[WORK ORDER]
Return each line of the entries that mentions the word "label".

[DATA SUPPLIED]
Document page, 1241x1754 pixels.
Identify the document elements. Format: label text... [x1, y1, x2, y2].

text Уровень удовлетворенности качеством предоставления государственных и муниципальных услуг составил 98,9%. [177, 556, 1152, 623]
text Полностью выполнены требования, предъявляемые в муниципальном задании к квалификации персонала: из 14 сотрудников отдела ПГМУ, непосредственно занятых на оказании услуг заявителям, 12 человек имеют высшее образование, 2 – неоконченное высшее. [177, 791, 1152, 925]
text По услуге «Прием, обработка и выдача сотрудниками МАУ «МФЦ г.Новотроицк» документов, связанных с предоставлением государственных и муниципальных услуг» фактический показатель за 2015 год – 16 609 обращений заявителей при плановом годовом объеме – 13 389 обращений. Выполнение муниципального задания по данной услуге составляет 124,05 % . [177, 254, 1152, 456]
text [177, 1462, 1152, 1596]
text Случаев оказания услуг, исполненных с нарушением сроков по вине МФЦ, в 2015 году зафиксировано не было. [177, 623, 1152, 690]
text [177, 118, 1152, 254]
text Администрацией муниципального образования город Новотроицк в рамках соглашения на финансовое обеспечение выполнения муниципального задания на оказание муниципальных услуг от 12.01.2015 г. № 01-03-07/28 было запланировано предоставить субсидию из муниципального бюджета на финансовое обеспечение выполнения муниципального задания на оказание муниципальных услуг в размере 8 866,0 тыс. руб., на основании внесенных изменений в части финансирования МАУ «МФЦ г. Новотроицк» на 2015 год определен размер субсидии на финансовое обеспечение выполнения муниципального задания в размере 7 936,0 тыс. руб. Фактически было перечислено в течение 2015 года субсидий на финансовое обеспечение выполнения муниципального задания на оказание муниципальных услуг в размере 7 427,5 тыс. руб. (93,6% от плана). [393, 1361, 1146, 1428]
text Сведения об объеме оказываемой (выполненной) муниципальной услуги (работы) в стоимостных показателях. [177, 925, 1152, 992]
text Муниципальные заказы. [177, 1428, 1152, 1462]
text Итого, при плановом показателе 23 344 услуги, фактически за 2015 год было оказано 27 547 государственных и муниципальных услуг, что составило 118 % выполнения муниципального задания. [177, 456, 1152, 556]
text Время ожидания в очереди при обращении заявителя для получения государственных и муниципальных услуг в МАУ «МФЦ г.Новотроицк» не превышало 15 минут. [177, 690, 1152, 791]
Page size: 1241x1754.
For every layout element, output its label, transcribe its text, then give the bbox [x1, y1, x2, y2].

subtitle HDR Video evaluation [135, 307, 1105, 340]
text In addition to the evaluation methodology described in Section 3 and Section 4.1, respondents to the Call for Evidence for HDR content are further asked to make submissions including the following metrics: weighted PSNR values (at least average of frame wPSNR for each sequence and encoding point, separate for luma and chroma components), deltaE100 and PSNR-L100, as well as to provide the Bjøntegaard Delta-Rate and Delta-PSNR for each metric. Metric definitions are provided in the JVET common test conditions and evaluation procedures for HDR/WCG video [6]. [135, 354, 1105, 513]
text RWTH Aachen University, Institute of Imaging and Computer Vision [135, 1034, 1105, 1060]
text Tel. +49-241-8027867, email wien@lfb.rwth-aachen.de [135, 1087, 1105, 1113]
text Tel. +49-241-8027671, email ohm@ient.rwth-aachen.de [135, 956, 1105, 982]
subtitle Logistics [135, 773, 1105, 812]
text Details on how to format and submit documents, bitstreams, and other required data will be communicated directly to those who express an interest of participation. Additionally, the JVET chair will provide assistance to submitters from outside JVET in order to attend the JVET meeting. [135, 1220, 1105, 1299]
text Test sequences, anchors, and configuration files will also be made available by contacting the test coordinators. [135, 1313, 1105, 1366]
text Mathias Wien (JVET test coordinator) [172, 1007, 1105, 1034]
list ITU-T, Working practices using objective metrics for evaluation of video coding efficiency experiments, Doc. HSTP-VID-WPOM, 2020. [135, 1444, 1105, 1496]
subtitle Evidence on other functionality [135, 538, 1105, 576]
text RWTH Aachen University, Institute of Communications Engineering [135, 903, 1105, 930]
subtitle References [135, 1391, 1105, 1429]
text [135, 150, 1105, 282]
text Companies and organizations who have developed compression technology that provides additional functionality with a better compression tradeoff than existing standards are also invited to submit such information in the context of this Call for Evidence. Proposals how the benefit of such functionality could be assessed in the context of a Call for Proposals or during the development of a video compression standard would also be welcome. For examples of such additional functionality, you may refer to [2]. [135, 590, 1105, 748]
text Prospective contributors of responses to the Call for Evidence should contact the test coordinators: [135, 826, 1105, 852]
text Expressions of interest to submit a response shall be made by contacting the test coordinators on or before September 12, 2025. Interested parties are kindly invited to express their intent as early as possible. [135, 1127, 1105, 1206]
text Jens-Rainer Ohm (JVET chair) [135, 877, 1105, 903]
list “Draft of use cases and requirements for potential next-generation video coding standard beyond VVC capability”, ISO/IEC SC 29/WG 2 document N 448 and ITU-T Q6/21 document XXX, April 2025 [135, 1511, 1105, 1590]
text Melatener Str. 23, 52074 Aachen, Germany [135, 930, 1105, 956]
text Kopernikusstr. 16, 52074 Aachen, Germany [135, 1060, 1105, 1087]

[OUTPUT FOR THIS TASK]
Identify the document elements. Format: label text... [x1, y1, x2, y2].
For every layout element, output its label, transcribe its text, then give the bbox [x1, y1, x2, y2].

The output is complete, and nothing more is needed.